How to Share CAD Files Securely — Without Expensive Licenses

GatesFlow Team
GatesFlow · June 10, 2026 · 7 min read

If you make physical parts, you share CAD files constantly — with suppliers, with the shop floor, with customers, with auditors. And if you're like most manufacturers, you do it the hard way: zipping up a STEP file and emailing it, dropping drawings on a shared network folder, or buying expensive CAD seats for people who only need to look at a model.

None of that scales, and most of it isn't secure. Here's how to think about CAD sharing properly.

Why emailing CAD files breaks down

Three problems show up fast:

  • Version chaos. The moment a file leaves your system, you lose control of it. Your supplier is quoting from bracket_rev_C.step while engineering has already moved to Rev D. Nobody can tell which copy is current.
  • No access control. An emailed file can be forwarded anywhere. For ITAR, customer NDAs, or just competitive parts, that's a real exposure.
  • License cost. Native CAD is expensive. Buying a seat for a buyer, a quality inspector, or a press operator who only needs to view and measure a model is pure waste.

What "good" CAD sharing looks like

You want people to view, measure, and mark up models in a browser — without downloading the native file and without a CAD license. The checklist:

  • Browser-based 3D viewing. Open STEP/STP, IGES, and STL files in any browser. No plugin, no install.
  • Auto-conversion. Native formats convert to a lightweight web format (e.g. GLB) so they load fast on any device.
  • Measure and markup. Let viewers take measurements and leave comments directly on the model, so feedback is anchored to geometry instead of buried in an email thread.
  • Bill of materials in context. See the BOM alongside the model, with the current revision.
  • Access control and an audit trail.

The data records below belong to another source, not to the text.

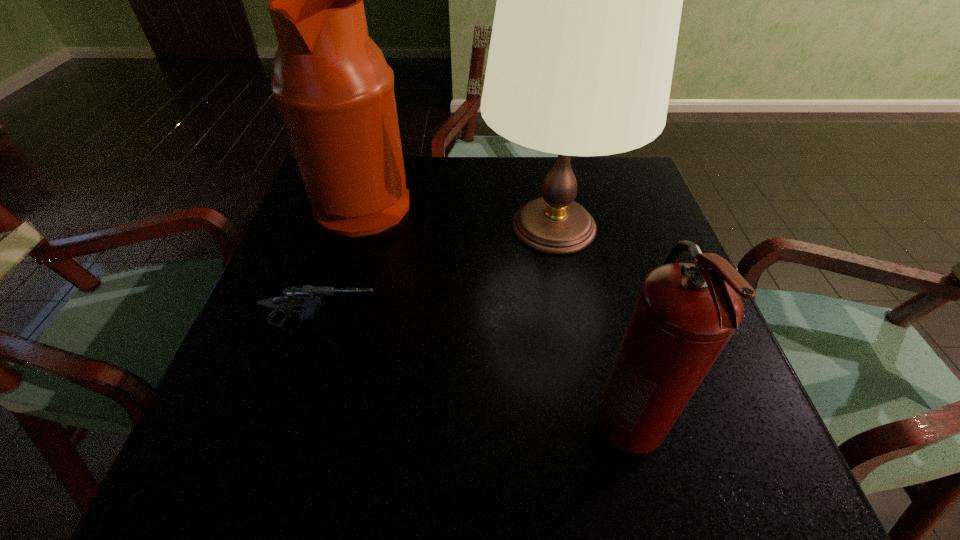
Where is `lamp`? This screenshot has height=540, width=960. lamp is located at coordinates (589, 0).

Where is `water jug`? This screenshot has width=960, height=540. water jug is located at coordinates (335, 91).

Locate an element on the screen. The width and height of the screenshot is (960, 540). the nearest object is located at coordinates (685, 314).

This screenshot has height=540, width=960. I want to click on the second shortest object, so click(685, 314).

The height and width of the screenshot is (540, 960). I want to click on gun, so click(x=309, y=298).

At what (x,y) coordinates should I click in order to perform the action: click on the third farthest object. Please return your answer as a coordinate pair (x, y). Image resolution: width=960 pixels, height=540 pixels. Looking at the image, I should click on (309, 298).

Image resolution: width=960 pixels, height=540 pixels. Find the location of `vacant space located on the front of the lamp`. vacant space located on the front of the lamp is located at coordinates (568, 310).

This screenshot has height=540, width=960. Identify the location of vacant space located 0.220m from the spout of the water jug. (501, 201).

Where is `vacant region located at the barrel of the third farthest object`? This screenshot has width=960, height=540. vacant region located at the barrel of the third farthest object is located at coordinates (570, 326).

Identify the location of lamp that is at the far edge. (589, 0).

Decide who can see each model, and keep a record of who viewed or downloaded what.

Securing the files themselves

Sharing securely isn't just a viewer — it's how the data is handled:

  • Encryption in transit and at rest (AES-256 is the baseline to expect).
  • Role-based access so a supplier sees only their parts, not your whole library.
  • Revision control so there's always exactly one "current" version, and the history is intact.
  • Logged access so you can answer "who had this drawing, and when?" — which matters for both IP protection and audits.

A practical workflow

  1. Keep CAD as part of your product data, not in scattered folders — tied to the part and its revision.
  2. Share a link to the model, not the file. The link always resolves to the current revision.
  3. Give viewers a browser viewer with measure and markup, so they never need the native file.
  4. Scope access per supplier / per part, and let the system log it.
  5. When a revision changes, everyone with the link sees the new one automatically — no re-sending.

This is exactly what we built the GatesFlow CAD Viewer to do: STEP/IGES/STL open in the browser, convert automatically, support measurement and markup, and sit next to the BOM and revision history — with access control and a full audit trail, and no CAD license required to view.

If you're still emailing STEP files, moving to link-based, access-controlled sharing is the single biggest upgrade you can make to how your team and suppliers work with models.